The lending slowdown that accompanied the Great Recession seems to have ended, with loan volume increasing an average of 9.5 percent at the 14 banks headquartered in San Diego County and 9.9 percent at the county's 22 credit unions. Statewide, bank loans grew by 9.2 percent, which ranks as the fifth-highest growth in the nation.
“As the local economy continues to expand, we are experiencing heightened interest in our core banking products and services,” said Steven Borg, corporate marketing director of San Diego's California Bank & Trust.
Borg said that at his bank, the biggest boost seems to be coming from small businesses. Earlier this month, the $11 billion bank launched a new website which, among other things, puts a greater focus on commercial real estate financing options.
In general, banks throughout Southern California performed better than the national average last year, with sharp improvements in loan quality and returns on assets, according to data released last month by the Federal Reserve Bank in San Francisco.
The Fed data showed that Southern California banks averaged a 0.93 percent return on assets during 2013, compared to an average of 0.88 percent throughout the entire state and 0.87 percent in the nation. In San Diego County, the returns at some financial institutions were much stronger, including Home Bank of California at 2.32 percent; San Diego County Credit Union, 1.41 percent; California Bank & Trust, 1.28; California Coast Credit Union, 1.21; North Island Credit Union, 1.11; Cabrillo Credit Union, 1.06; and the University and State Employees Credit Union, 1.05.
In recent remarks, Teresa Halleck, CEO of San Diego County Credit Union, which had a 1.41 percent return on investment, attributed its performance to the "high-quality” lending activities and "prudent portfolio management,” as well as efficiencies that Chief Financial Officer Ashlee Micale has developed for introducing new products and services. Earlier this month, Micale was named as nonprofit CFO of the year by The San Diego Business Journal.
But throughout the county, the improving performance in the financial sector also reflects the growing number of borrowers who are paying down their loans.
At locally based financial institutions, the amount of "non-performing assets" – such as loans with payments that were more than 30 days overdue – slid by 24 percent last year, dropping from $332 million in 2012 to $252 million in 2013.
Statewide, only 0.2 percent of loans last year were overdue by more than 30 days, compared to 0.8 percent throughout the nation. At such institutions as Rancho Santa Fe Bank & Trust in San Marcos, Escondido Federal Credit Union, La Mesa’s LMCC Employees Federal Credit Union and the San Diego Firefighters Credit Union, the rate was 0.1 percent or less.
Bauer Financial, a financial analysis firm based in Florida, gives high scores to nearly all San Diego financial institutions, based mainly on their capital ratios.

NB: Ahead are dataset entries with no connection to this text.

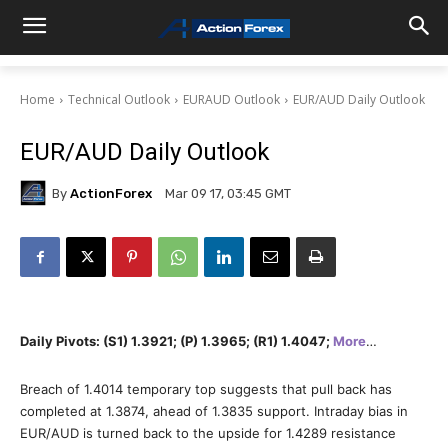
Home
Technical Outlook
EURAUD Outlook
EUR/AUD Daily Outlook
EUR/AUD Daily Outlook
By
ActionForex
Mar 09 17, 03:45 GMT
Daily Pivots: (S1) 1.3921; (P) 1.3965; (R1) 1.4047;
More
…
Breach of 1.4014 temporary top suggests that pull back has
completed at 1.3874, ahead of 1.3835 support. Intraday bias in
EUR/AUD is turned back to the upside for 1.4289 resistance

In its most recent round of rankings, Bauer listed all but four local institutions as “recommended,” including 19 local institutions with five-star “superior” ratings and 12 rated as “excellent.”
Point Loma Credit Union, which last year had one of the county’s lowest returns on assets at 0.17 percent, got a three-star “adequate” rating. Neighborhood National Bank received a one-star “troubled” rating, but that is tied to its status as one of 85 federally designated “community development financial institutions” aimed at providing loans to low-income neighborhoods that lack access to other sources.

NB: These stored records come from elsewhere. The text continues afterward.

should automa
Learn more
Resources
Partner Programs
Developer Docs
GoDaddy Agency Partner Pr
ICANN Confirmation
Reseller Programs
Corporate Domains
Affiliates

Because of the bank’s federal designation, it is not subject to the same capital rules that other banks are. Two other institutions were not rated: Oceanside’s Faith Based Federal Credit Union, which is too small for Bauer to rate, with just $1.1 million in assets, and Rancho Santa Fe Bank & Trust, a loan specialist that Bauer does not cover because it does not take deposits.

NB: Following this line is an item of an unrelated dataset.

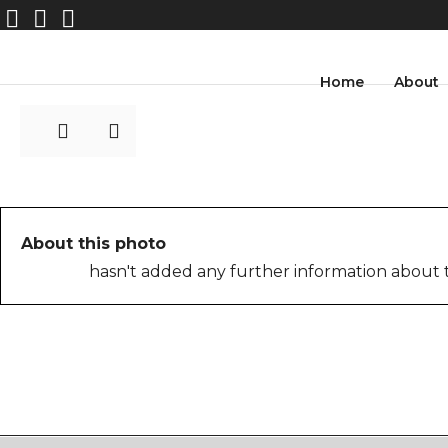
image1-1
Home
About
About this photo
hasn't added any further information about t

Bauer says that on average, California’s financial institutions have improved sharply throughout the past year.
In its latest report, it lists 67 percent of banks and 79 percent of credit unions throughout the state as "recommended," with only 9 percent of banks and 4 percent of credit unions – mostly in the financially struggling Central Valley – as being "troubled” or “problematic."
In comparison, Bauer recommends only 45 percent of the banks in neighboring Arizona, with nearly 17 percent ranked as troubled or problematic, although its credit unions are rated slightly higher than California's.
Largely because of the Central Valley's economic problems, California still lags the national average for banking health. Throughout the nation, 73 percent of banks and 76 percent of credit unions are rated as “superior” or “excellent,” with 9 percent of banks and 3 percent of credit unions at the lower end. The best-ranked states are Alaska, North Dakota, New Hampshire and Vermont, where from 83 to 98 percent of institutions earn the top scores and zero are troubled or problematic.